Exercise prompt:
Copy verbatim every line from the one containing "Which series has" through the final line, omitting the pictures.
╭──
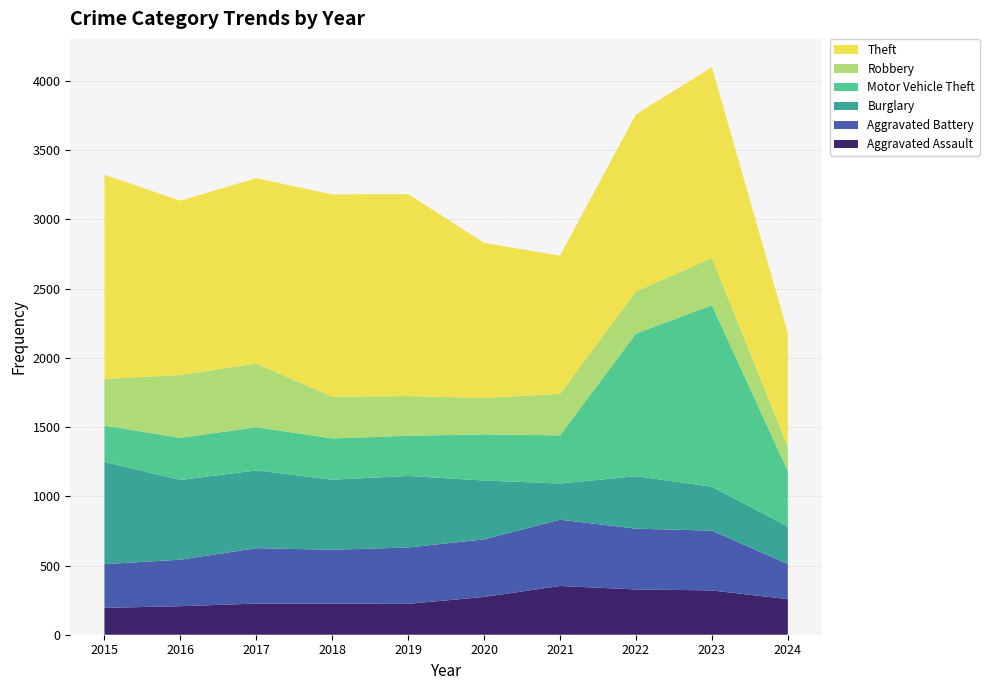

Reading left to right, extract all data points from this chart.

Aggravated Assault: 194	206	225	225	223	273	352	327	320	257
Aggravated Battery: 316	336	400	389	407	416	479	439	432	253
Burglary: 738	576	562	506	517	425	261	379	317	272
Motor Vehicle Theft: 263	304	312	298	290	333	348	1031	1311	401
Robbery: 337	454	460	301	287	263	300	304	341	174
Theft: 1474	1259	1339	1461	1459	1120	998	1279	1378	823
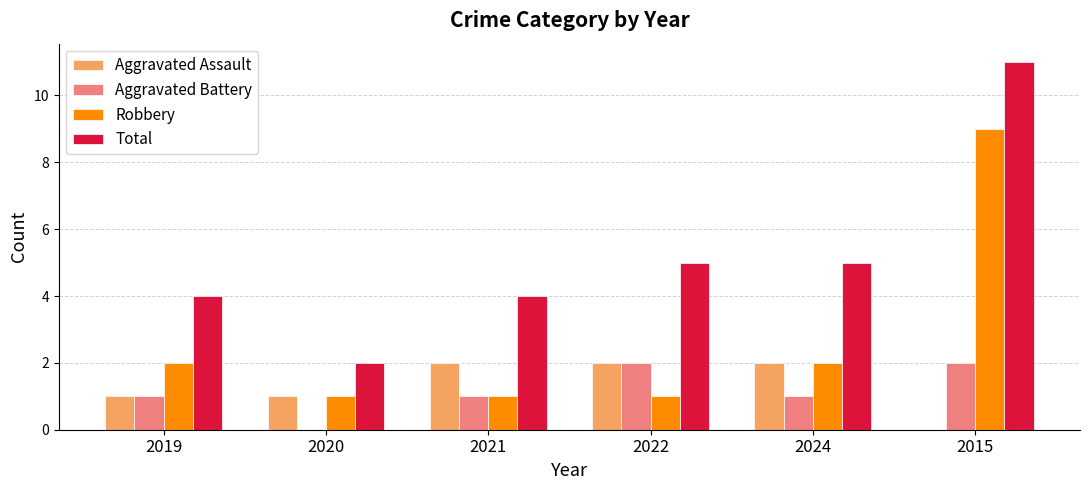

Which series has the largest range (max minus min)?

Total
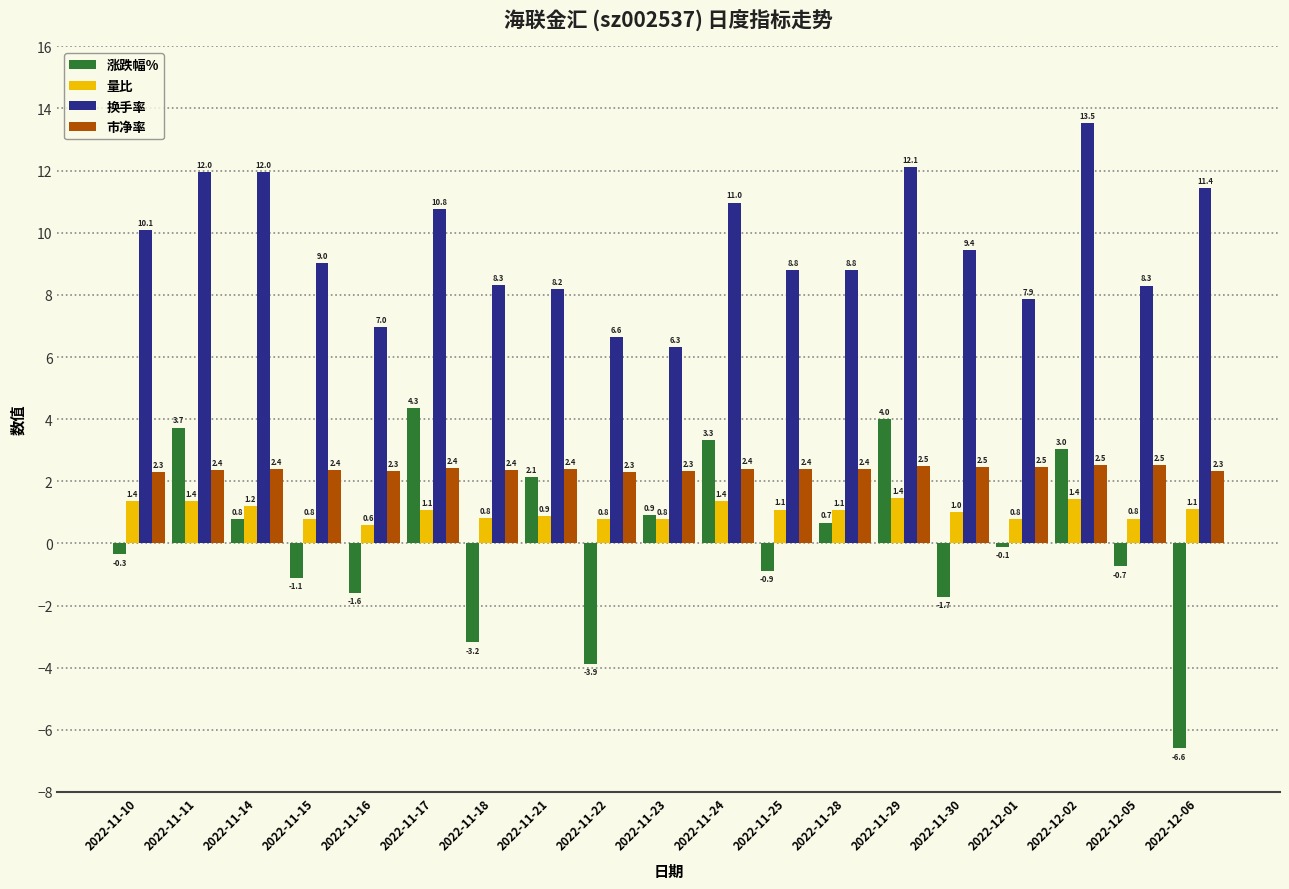

Is the value of 换手率 at 2022-11-28 greater than the value of 量比 at 2022-11-15?

Yes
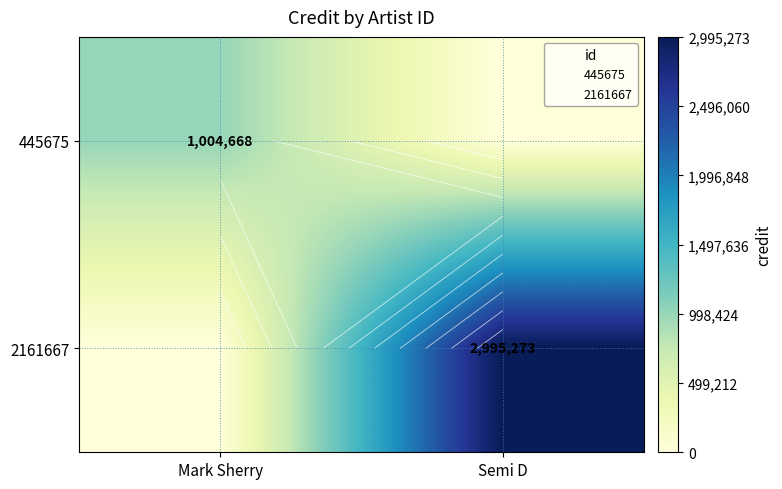

What is the difference between the 2161667 values at Semi D and Mark Sherry?

2995273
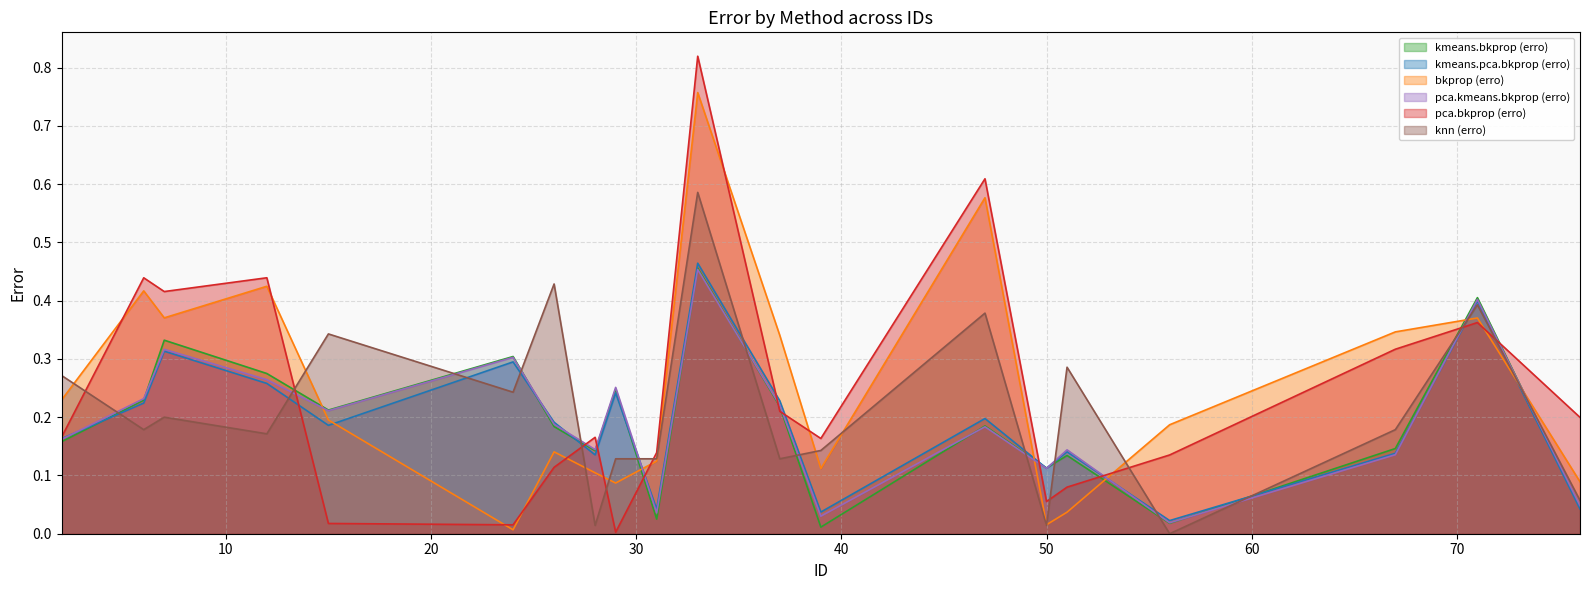

Does the chart display data point markers on the line(s)?

No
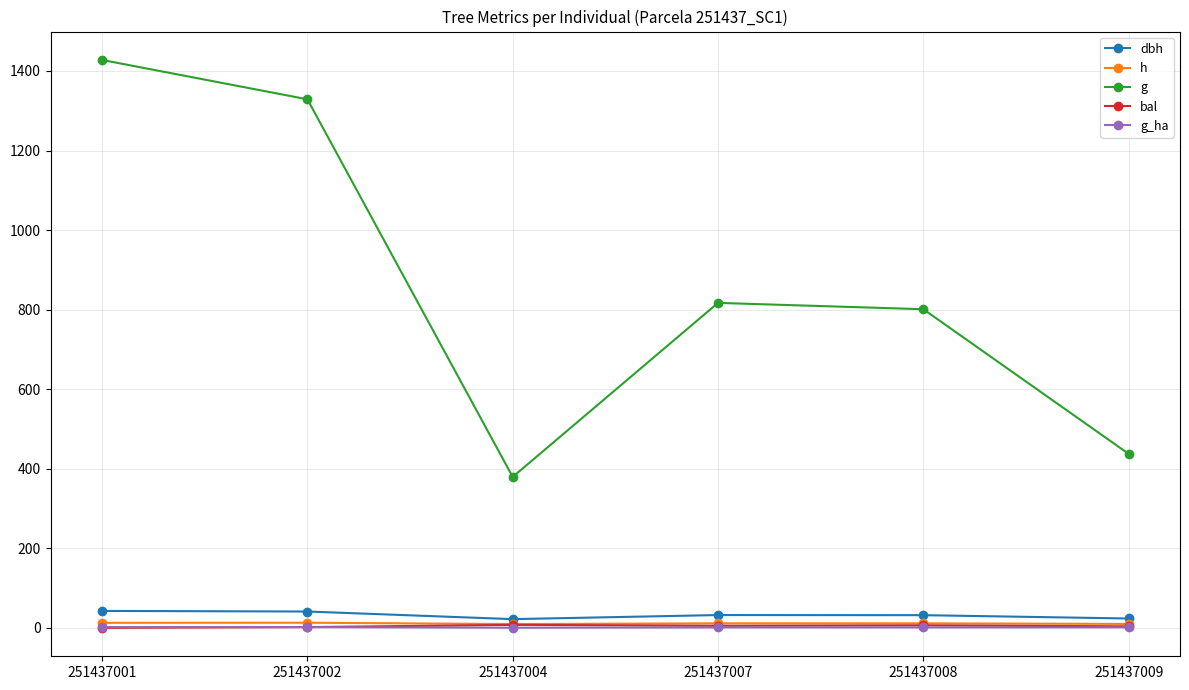

What is the difference between the g_ha values at 251437001 and 251437009?

0.6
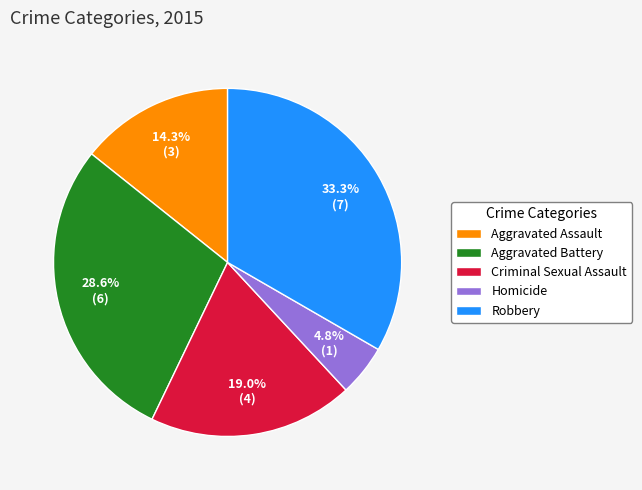

To the nearest percent, what is the difference between the Homicide and Robbery slice percentages?

29%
╰──
Task response:
Which series has the largest range (max minus min)?

Total

Is the value of 换手率 at 2022-11-28 greater than the value of 量比 at 2022-11-15?

Yes

What is the difference between the 2161667 values at Semi D and Mark Sherry?

2995273

Does the chart display data point markers on the line(s)?

No

What is the difference between the g_ha values at 251437001 and 251437009?

0.6

To the nearest percent, what is the difference between the Homicide and Robbery slice percentages?

29%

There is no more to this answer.